What is monogamy?
monogamy is a practice characterized by the fact that it has a single partner at the moment, unlike polygamy, where people can have more partners. This practice has a number of different forms in the human and animal world and at the beginning of 2000 some important scientific studies have changed the way people thought about monogamy. It is generally considered to have only one partner, to be more advantageous and desirable, although there are certain communities where this does not necessarily have to be a norm.
In real sexual monogamy, people have sex with only another person. It can be for a lifetime, or it can be in the form of serial relationships, and people are moving in a series of sexually exclusive relationships. Having only one sexual partner is considered an important part of marriage in many cultures and sexual relations with people outside marriage can be the reason for divorce or disintegration of a relationship.
Social monogamy involves creating Connecs by someone who shares resources, involving sexual activity and raising a littleThose together. It also often includes sexual exclusivity, but it is not always the case. Social monogamy is not exclusive to people; Many species of birds, which were previously assumed that they were sexually monogamous, have since been revealed as socially monogamous. They create attachments with friends, but they can have sex with other birds. In some cases, even with these external partners bears young.
There are different biological and social benefits that have only one partner for some species who play a role in determining whether species as a whole decide for monogamous relationships or other types of arrangements. Genetics also seems to play a role. In species with a long history of monogamy, genes seem to code rewards for organisms that make up permanent and exclusive links with only one other organism.
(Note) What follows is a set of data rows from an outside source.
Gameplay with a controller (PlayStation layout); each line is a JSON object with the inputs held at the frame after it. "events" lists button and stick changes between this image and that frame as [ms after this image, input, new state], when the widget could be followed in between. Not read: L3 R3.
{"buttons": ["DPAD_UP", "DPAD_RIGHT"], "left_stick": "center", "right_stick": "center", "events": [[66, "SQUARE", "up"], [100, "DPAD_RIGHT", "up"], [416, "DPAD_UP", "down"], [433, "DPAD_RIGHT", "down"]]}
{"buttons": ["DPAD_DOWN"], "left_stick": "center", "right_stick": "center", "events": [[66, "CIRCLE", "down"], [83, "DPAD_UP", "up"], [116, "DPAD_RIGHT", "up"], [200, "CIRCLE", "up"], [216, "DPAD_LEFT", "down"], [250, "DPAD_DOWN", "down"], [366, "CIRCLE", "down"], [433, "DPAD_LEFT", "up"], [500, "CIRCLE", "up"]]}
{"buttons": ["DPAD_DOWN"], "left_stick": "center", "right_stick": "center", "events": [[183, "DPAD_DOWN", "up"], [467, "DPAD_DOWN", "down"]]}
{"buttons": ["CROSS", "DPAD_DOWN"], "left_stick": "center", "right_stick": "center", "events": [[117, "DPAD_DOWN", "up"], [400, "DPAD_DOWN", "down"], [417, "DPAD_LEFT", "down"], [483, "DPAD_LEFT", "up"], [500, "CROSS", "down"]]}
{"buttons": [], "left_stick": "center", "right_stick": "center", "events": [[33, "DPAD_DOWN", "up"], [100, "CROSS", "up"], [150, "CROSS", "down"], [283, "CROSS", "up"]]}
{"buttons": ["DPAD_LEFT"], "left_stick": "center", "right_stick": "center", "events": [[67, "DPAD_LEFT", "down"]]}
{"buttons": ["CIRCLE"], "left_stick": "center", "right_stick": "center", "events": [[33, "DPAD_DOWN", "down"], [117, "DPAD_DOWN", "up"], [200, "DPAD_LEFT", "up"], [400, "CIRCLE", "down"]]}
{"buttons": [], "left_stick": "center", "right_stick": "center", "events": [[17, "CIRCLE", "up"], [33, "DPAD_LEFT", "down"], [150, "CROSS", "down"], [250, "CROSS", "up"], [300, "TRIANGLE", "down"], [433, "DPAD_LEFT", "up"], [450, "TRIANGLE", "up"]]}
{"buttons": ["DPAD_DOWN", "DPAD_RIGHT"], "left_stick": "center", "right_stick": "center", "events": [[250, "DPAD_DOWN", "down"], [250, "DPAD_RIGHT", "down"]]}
In these organisms of neurotransmitters that stimulate brain remuneration areas, they are emitted during intEraction, especially close physical, with monogamous partners.
Historically, the belief that people should have only one sexual partner at a time in many human societies. It is common for inheritance rules to follow a patrimonial line, and in many cultures of monogamy, especially in women, it was considered to be of great importance in order for men to be sure that children in their marriage were their own. The valuation of monogamy also contributed to the social attitudes that surround marriage and other types of human relations. It also seems that people are among the species that have a certain genetic predisposition to monogamy.